Source:
▼

From 60ed9fa5530e77d0a55cd60e5e40ca588d437956 Mon Sep 17 00:00:00 2001
From: John Spray <john@neon.tech>
Date: Wed, 4 Dec 2024 14:17:13 +0000
Subject: [PATCH 1/4] storcon: clear generation_pageserver when detaching

---
 storage_controller/src/persistence.rs | 9 +++++++++
 1 file changed, 9 insertions(+)
diff --git a/storage_controller/src/persistence.rs b/storage_controller/src/persistence.rs
index 14cc51240d10..7ca80c7dfeec 100644
--- a/storage_controller/src/persistence.rs
+++ b/storage_controller/src/persistence.rs
@@ -636,6 +636,13 @@ impl Persistence {
                     .into_boxed(),
             };
 
+            // Clear generation_pageserver if we are moving into a state where we won't have
+            // any attached pageservers.
+            let input_generation_pageserver = match input_placement_policy {
+                None | Some(PlacementPolicy::Attached(_)) => None,
+                Some(PlacementPolicy::Detached | PlacementPolicy::Secondary) => Some(None),
+            };
+
             #[derive(AsChangeset)]
             #[diesel(table_name = crate::schema::tenant_shards)]
             struct ShardUpdate {
@@ -643,6 +650,7 @@ impl Persistence {
                 placement_policy: Option<String>,
                 config: Option<String>,
                 scheduling_policy: Option<String>,
+                generation_pageserver: Option<Option<i64>>,
             }
 
             let update = ShardUpdate {
@@ -655,6 +663,7 @@ impl Persistence {
                     .map(|c| serde_json::to_string(&c).unwrap()),
                 scheduling_policy: input_scheduling_policy
                     .map(|p| serde_json::to_string(&p).unwrap()),
+                generation_pageserver: input_generation_pageserver,
             };
 
             query.set(update).execute(conn)?;

From 3a3445be18657c54da306e01b8b3ccd2da47af06 Mon Sep 17 00:00:00 2001
From: John Spray <john@neon.tech>
Date: Wed, 4 Dec 2024 18:32:54 +0000
Subject: [PATCH 2/4] storcon: set scheduling policy Active when detaching

Closes: https://github.com/neondatabase/neon/issues/9957
---
 storage_controller/src/service.rs | 39 +++++++++++++++++++++++++++++--
 1 file changed, 37 insertions(+), 2 deletions(-)

diff --git a/storage_controller/src/service.rs b/storage_controller/src/service.rs
index 92ec58cb4d68..fa0e7bd8017d 100644
--- a/storage_controller/src/service.rs
+++ b/storage_controller/src/service.rs
@@ -513,6 +513,9 @@ struct ShardUpdate {
 
     /// If this is None, generation is not updated.
     generation: Option<Generation>,
+
+    /// If this is None, scheduling policy is not updated.
+    scheduling_policy: Option<ShardSchedulingPolicy>,
 }
 
 enum StopReconciliationsReason {
@@ -2376,6 +2379,23 @@ impl Service {
             }
         };
 
+        // Ordinarily we do not update scheduling policy, but when making major changes
+        // like detaching or demoting to secondary-only, we need to force the scheduling
+        // mode to Active, or the caller's expected outcome (detach it) will not happen.
+        let scheduling_policy = match req.config.mode {
+            LocationConfigMode::Detached | LocationConfigMode::Secondary => {
+                // Special case: when making major changes like detaching or demoting to secondary-only,
+                // we need to force the scheduling mode to Active, or nothing will happen.

▲

Given instruction a:
Reproduce the lines of the entries starting at the line that contains "Rendered at 1241 by 1753 pixels." and ending at the line that contains "For every layout".
The entries below have nothing to do with the code patch above.

Data taken from a collection:
▼

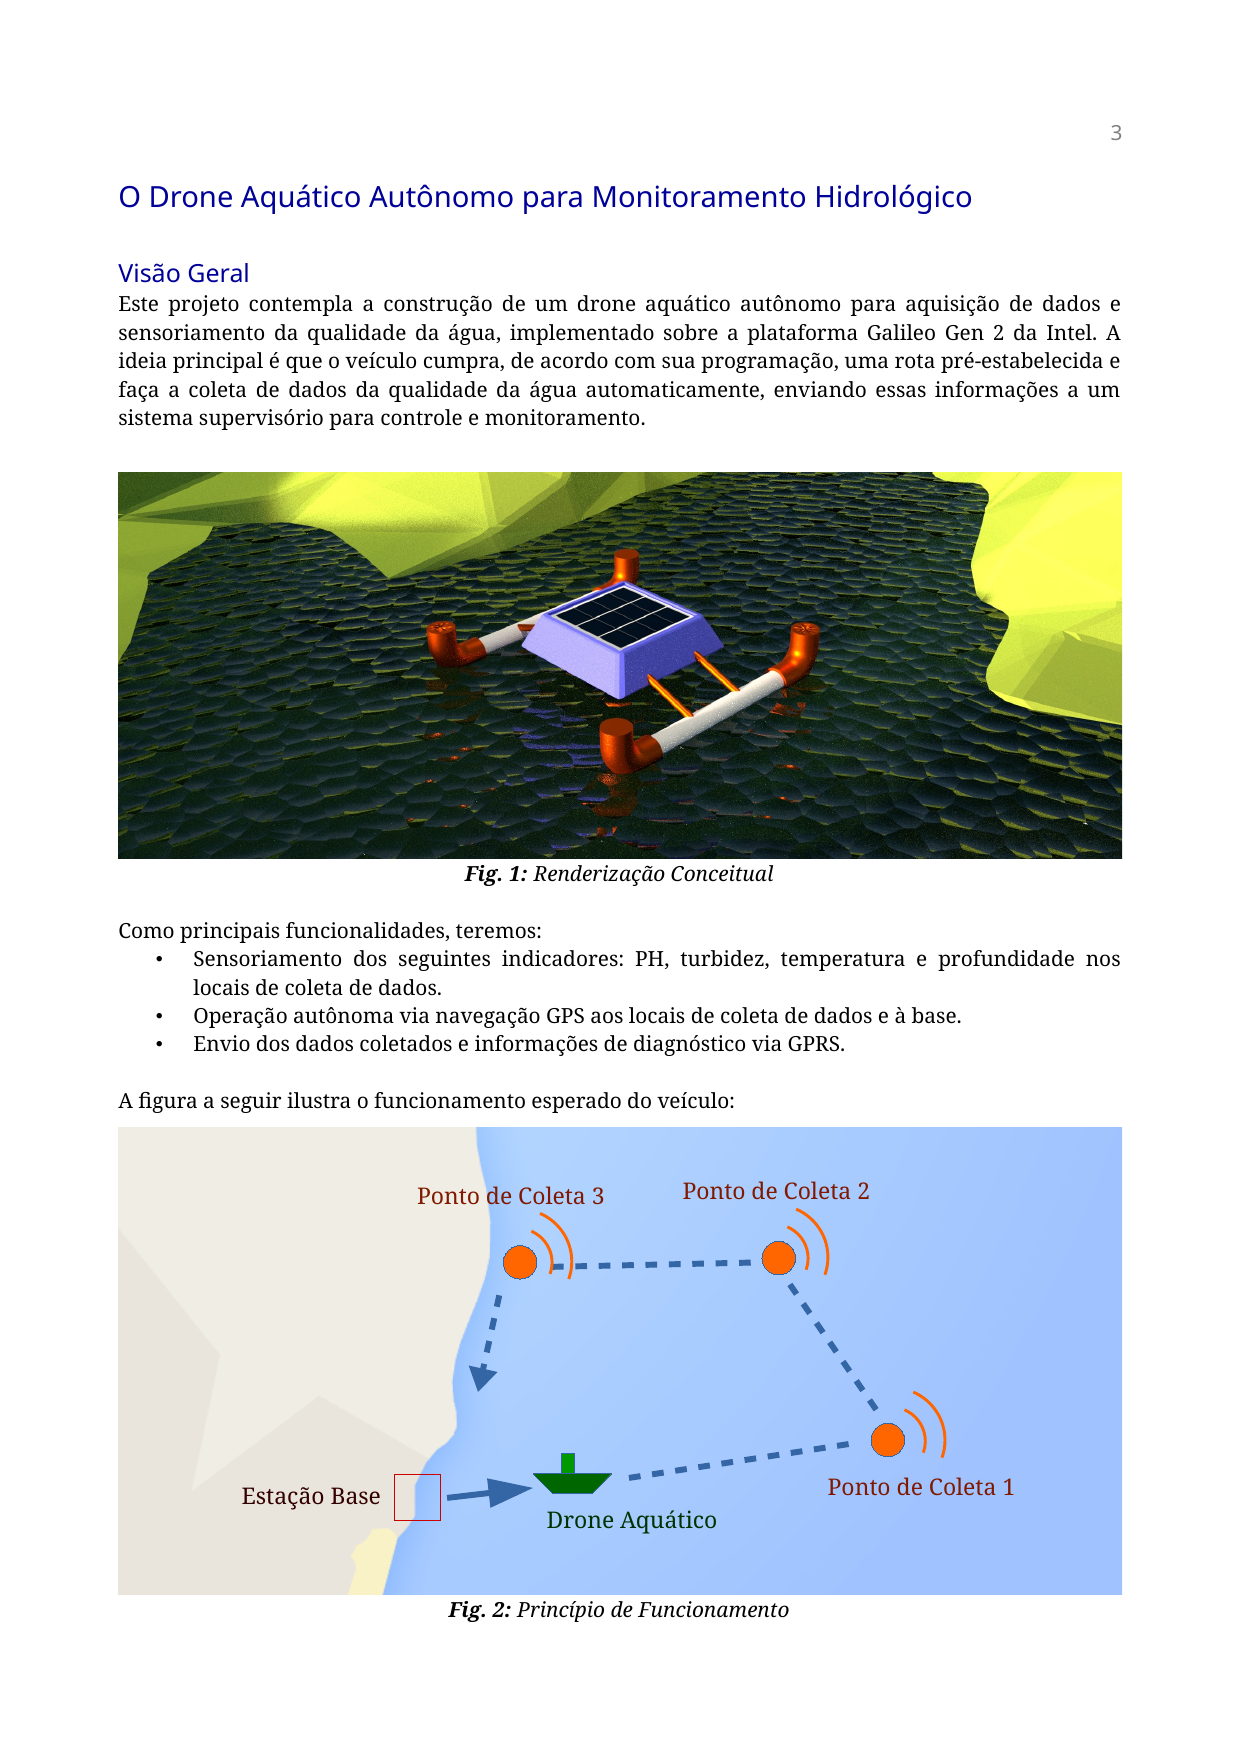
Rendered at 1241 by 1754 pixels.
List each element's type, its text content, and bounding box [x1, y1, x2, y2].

picture [118, 472, 1123, 859]
text Visão Geral [118, 255, 1122, 289]
text A figura a seguir ilustra o funcionamento esperado do veículo: [118, 1086, 1122, 1115]
text O Drone Aquático Autônomo para Monitoramento Hidrológico [118, 176, 1122, 216]
list Envio dos dados coletados e informações de diagnóstico via GPRS. [156, 1029, 1122, 1058]
text Fig. 1: Renderização Conceitual [118, 859, 1122, 887]
picture [118, 1127, 1123, 1595]
text Este projeto contempla a construção de um drone aquático autônomo para aquisição de dados e sensoriamento da qualidade da água, implementado sobre a plataforma Galileo Gen 2 da Intel. A ideia principal é que o veículo cumpra, de acordo com sua programação, uma rota pré-estabelecida e faça a coleta de dados da qualidade da água automaticamente, enviando essas informações a um sistema supervisório para controle e monitoramento. [118, 289, 1122, 432]
text Como principais funcionalidades, teremos: [118, 916, 1122, 944]
list Operação autônoma via navegação GPS aos locais de coleta de dados e à base. [156, 1001, 1122, 1029]
text Fig. 2: Princípio de Funcionamento [118, 1595, 1122, 1623]
list Sensoriamento dos seguintes indicadores: PH, turbidez, temperatura e profundidade nos locais de coleta de dados. [156, 944, 1122, 1001]
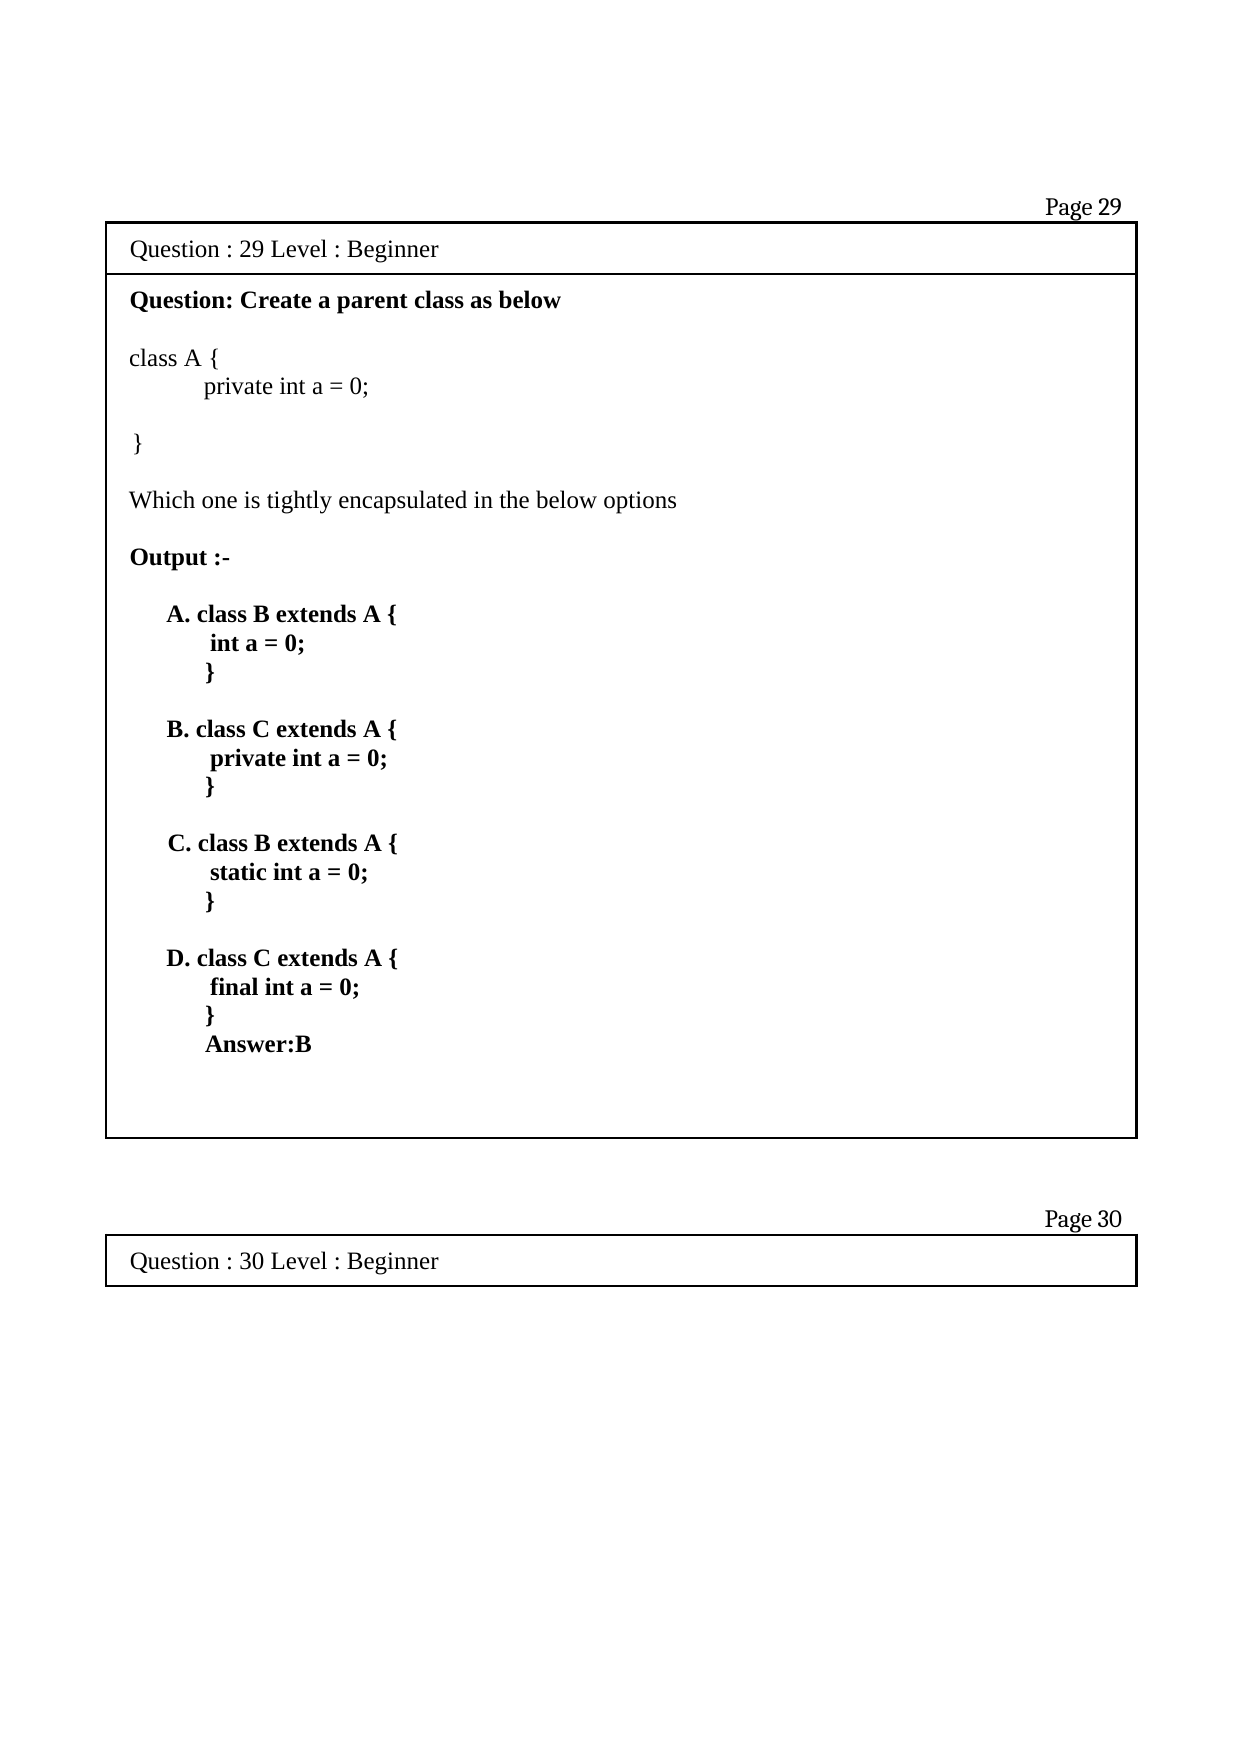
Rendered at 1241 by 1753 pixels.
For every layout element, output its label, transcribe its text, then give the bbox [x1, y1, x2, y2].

table_cell Question: Create a parent class as below class A { private int a = 0; } Which one is tightly encapsulated in the below options Output :- A. class B extends A { int a = 0; } B. class C extends A { private int a = 0; } C. class B extends A { static int a = 0; } D. class C extends A { final int a = 0; } Answer:B [107, 275, 1135, 1137]
table_header Question : 30 Level : Beginner [107, 1236, 1135, 1285]
text Page 30 [106, 1205, 1122, 1233]
table_header Question : 29 Level : Beginner [107, 224, 1135, 273]
text Page 29 [106, 193, 1122, 221]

▲

Given instruction b:
Summarize the code patch in two sentences.

Correct output a:
Rendered at 1241 by 1753 pixels.
For every layout element, output its label, transcribe its text, then give the bbox [x1, y1, x2, y2].

Correct output b:
The first patch changes storage_controller/src/persistence.rs so that generation_pageserver is cleared when a shard moves into a Detached or Secondary placement policy, where it won't have any attached pageservers. The second patch adds a scheduling_policy field to ShardUpdate in storage_controller/src/service.rs and forces the scheduling mode to Active when detaching or demoting to secondary-only, or the caller's expected outcome will not happen.